En el envejecimiento se observa un cambio en la composición de la microbiota intestinal que ayuda a generar un estado proinflamatorio que propicia el sobrecrecimiento de baterías especialmente anaerobias que no son beneficiosas para la salud. Todo este cambio en el equilibrio intestinal o disbiosis cursan con: 

  • Disminución de los niveles AGCC (acetato, propionato y butirato). Disminuye la motilidad intestinal. 

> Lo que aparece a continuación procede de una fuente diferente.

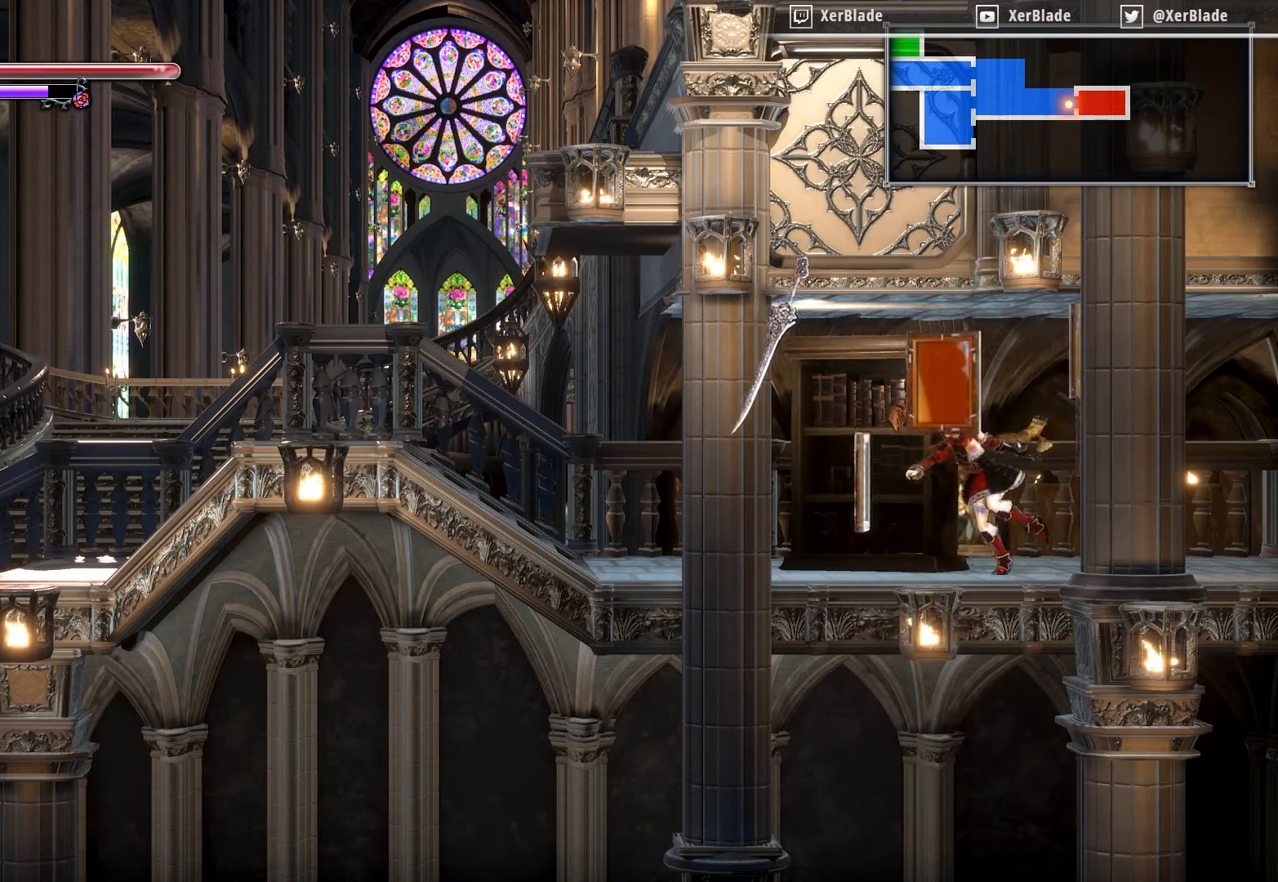
{"buttons": [], "right_stick": "center", "events": [[333, "DPAD_LEFT", "up"]]}
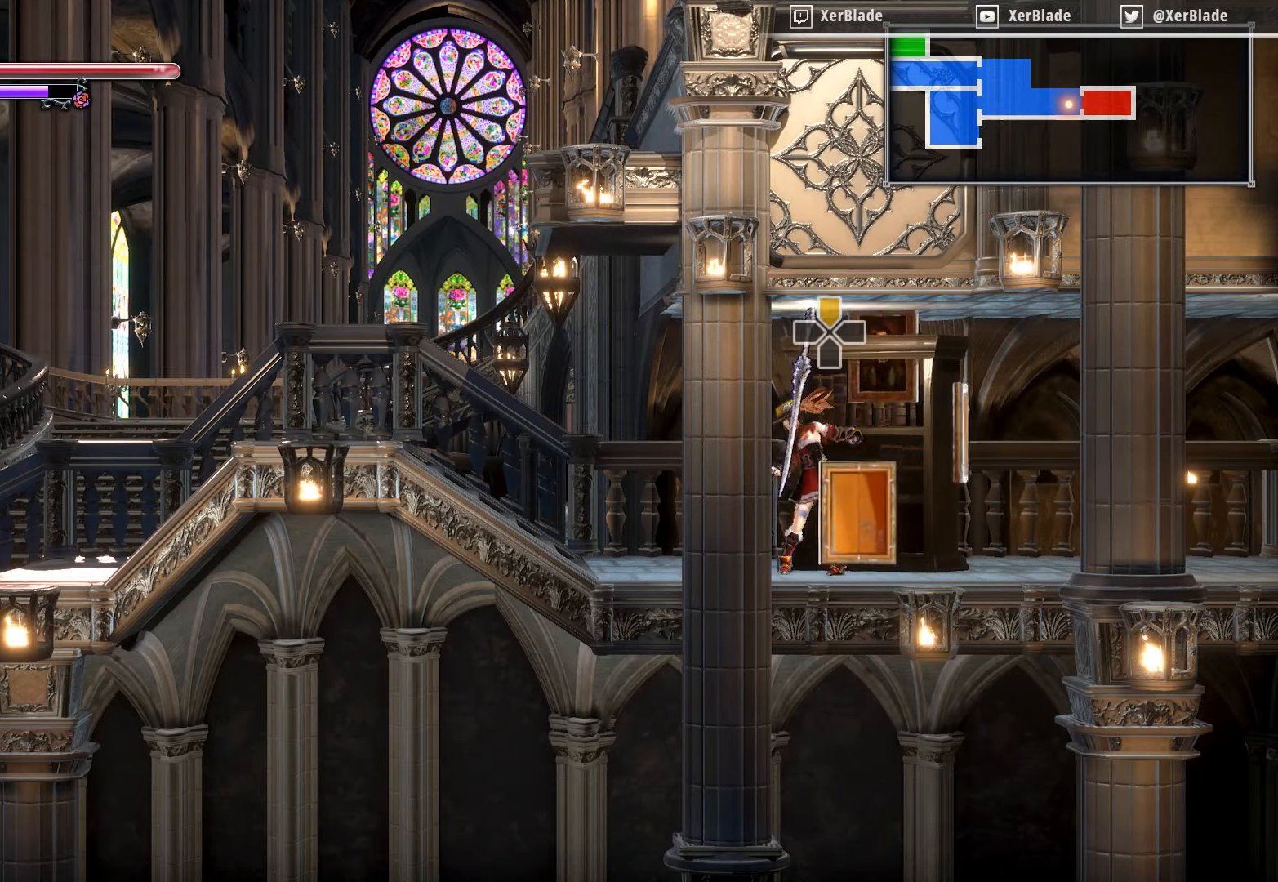
{"buttons": ["DPAD_RIGHT"], "right_stick": "center", "events": [[50, "DPAD_RIGHT", "down"]]}
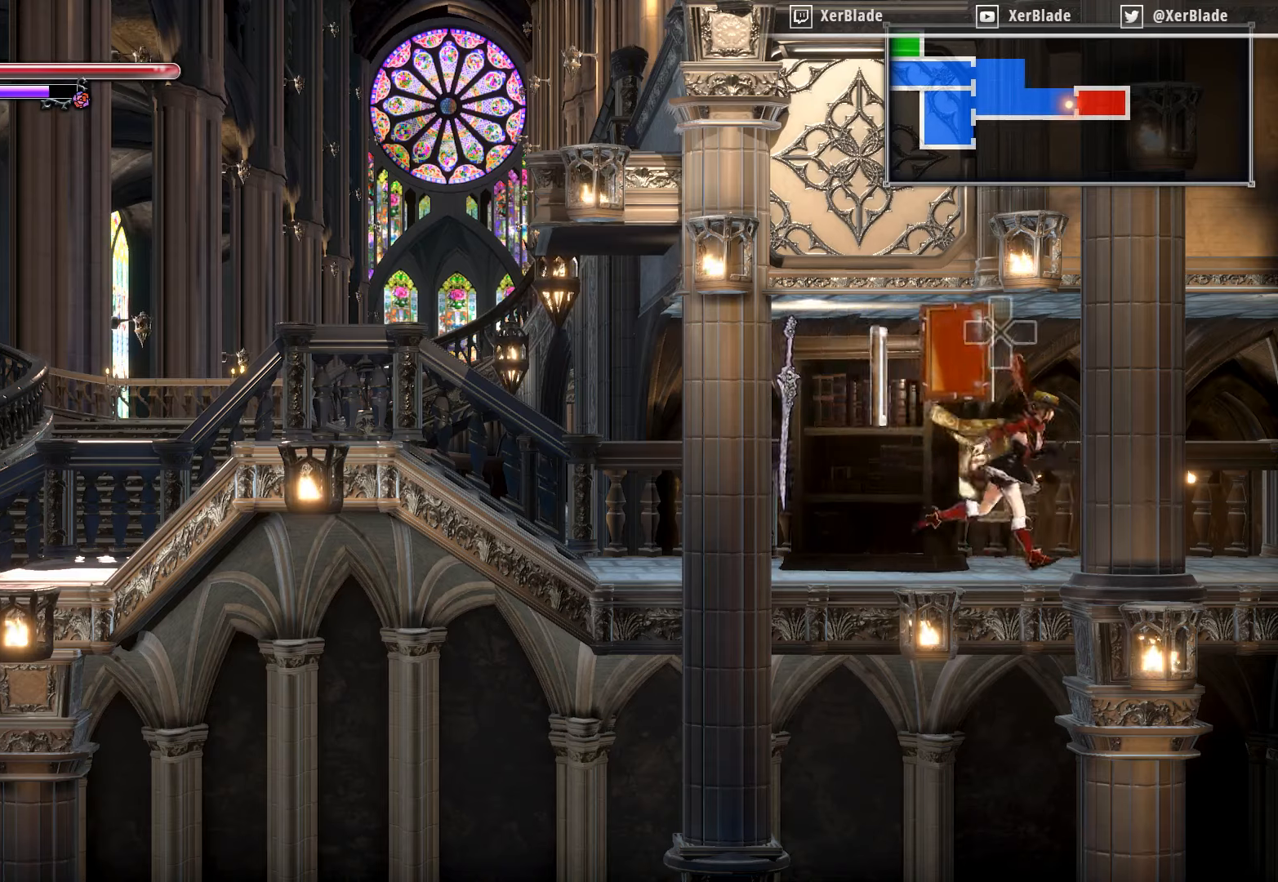
{"buttons": ["DPAD_RIGHT"], "right_stick": "center", "events": []}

  • Aumento de ácido láctico y metano. Se enlentece el tránsito intestinal. 

El papel de la nutrición es crucial en el envejecimiento. El sistema inmunológico del adulto mayor puede verse comprometido por diferentes alteraciones de la microbiota intestinal, provocando un deterioro en la salud. Por este motivo, se debe dar más importancia a la alimentación en esta fase de la vida, incluyendo una intervención con probióticos y prebióticos. 

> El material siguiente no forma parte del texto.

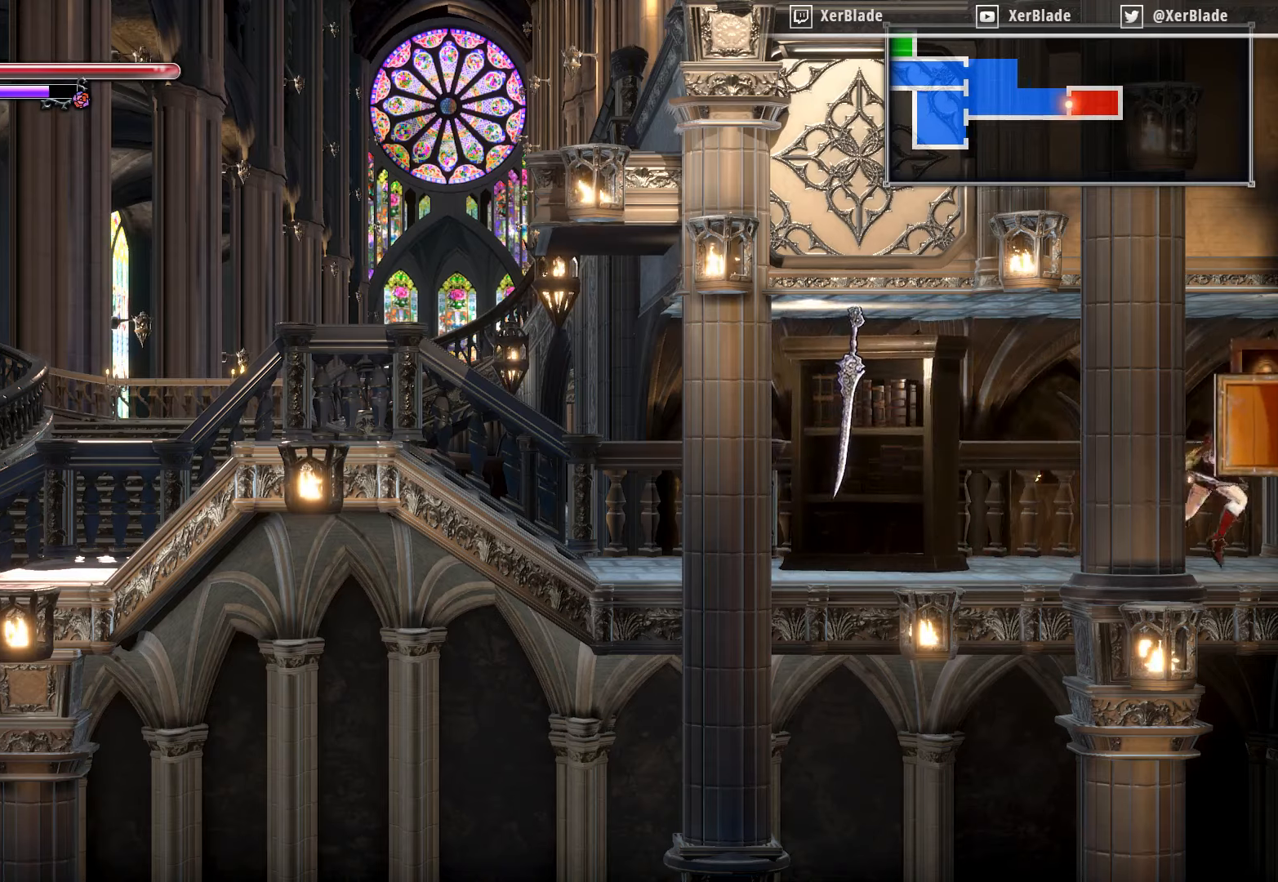
{"buttons": ["DPAD_RIGHT"], "right_stick": "center", "events": []}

La OMS (Organización Mundial de la Salud) define a los probióticos como “microorganismos vivos que confieren beneficios en la salud del hospedador cuando son administrados en una cantidad adecuada”. Los probióticos los podemos encontrar de forma natural en los lácteos (yogur, queso leche) y en los alimentos fermentados como la Kombucha, kéfir o el chucrut.  

Sin embargo, debe ser diferenciado del concepto de prebiótico, que hace alusión a “aquellos ingredientes no digeribles que benefician al organismo, mediante el crecimiento y/o actividad de una o varias bacterias en el colon, mejorando la salud”. Entre ellos destacan algunos carbohidratos como los galactooligosacáridos (GOS), fructooligosacáridos (FOS) o la inulina. Muchos de estos elementos se encuentran de forma abundante en las frutas y las verduras. 

Estos componentes funcionan de la siguiente manera 5,6

  • Normalización del tránsito intestinal

  • Producen un efecto barrera en el intestino, lo que hace que disminuyan los microorganismos patógenos. 

  • Regularización del apetito y mejora de las alteraciones digestivas (diarrea y estreñimiento). 

  • Mejora del estado de salud. Fortalecen el sistema inmunológico y mejoran el rendimiento cognitivo. 

Referencias bibliográficas 

  1. Robles-Alonso V, Guarner F. Progreso en el conocimiento de la microbiota intestinal humana. Nutr Hosp. 2013;28(3):553-7  

  1. García-Mazcorro JF. et al. Caracterización, influencia y manipulación de la microbiota gastrointestinal en salud y enfermedad. Gastroenterol Hepatol. 2015; 38(7): 445-466.  

  1. Wolters M, Ahrens J, Romaní-Pérez M, Watkins C, Sanz Y, Benítez-Páez A, Stanton C, Günther K. Dietary fat, the gut microbiota, and metabolic health – A systematic review conducted within the MyNewGut project. Clin Nutr. 2019; 38(6): 2504-20 

  1. Ribera Casado JM. Microbiota intestinal y envejecimiento: ¿un nuevo camino de intervención?  Rev Esp Geriatr Gerontol. 2016; 51 (5): 290-95. 

  1. Claesson MJ, Jeffery IB, Conde S, Power SE, O’Connor EM, Cusack S, et al. Gut microbiota composition correlates with diet and health in the elderly. Natura. 2012; 488 (7410): 178-84. 

  1. Álvarez G, Marcos A, Margolles A, editores. Probióticos, prebióticos y salud: evidencia científica. Madrid: Sociedad Española de Probióticos y Prebióticos; 2016. 

  1. M. Gómez-Eguílaz, J.L. Ramón-Trapero, L. Pérez-Martínez, J.R. Blanco. El eje microbiota-intestino-cerebro y sus grandes proyecciones [REV NEUROL 2019;68:111-117].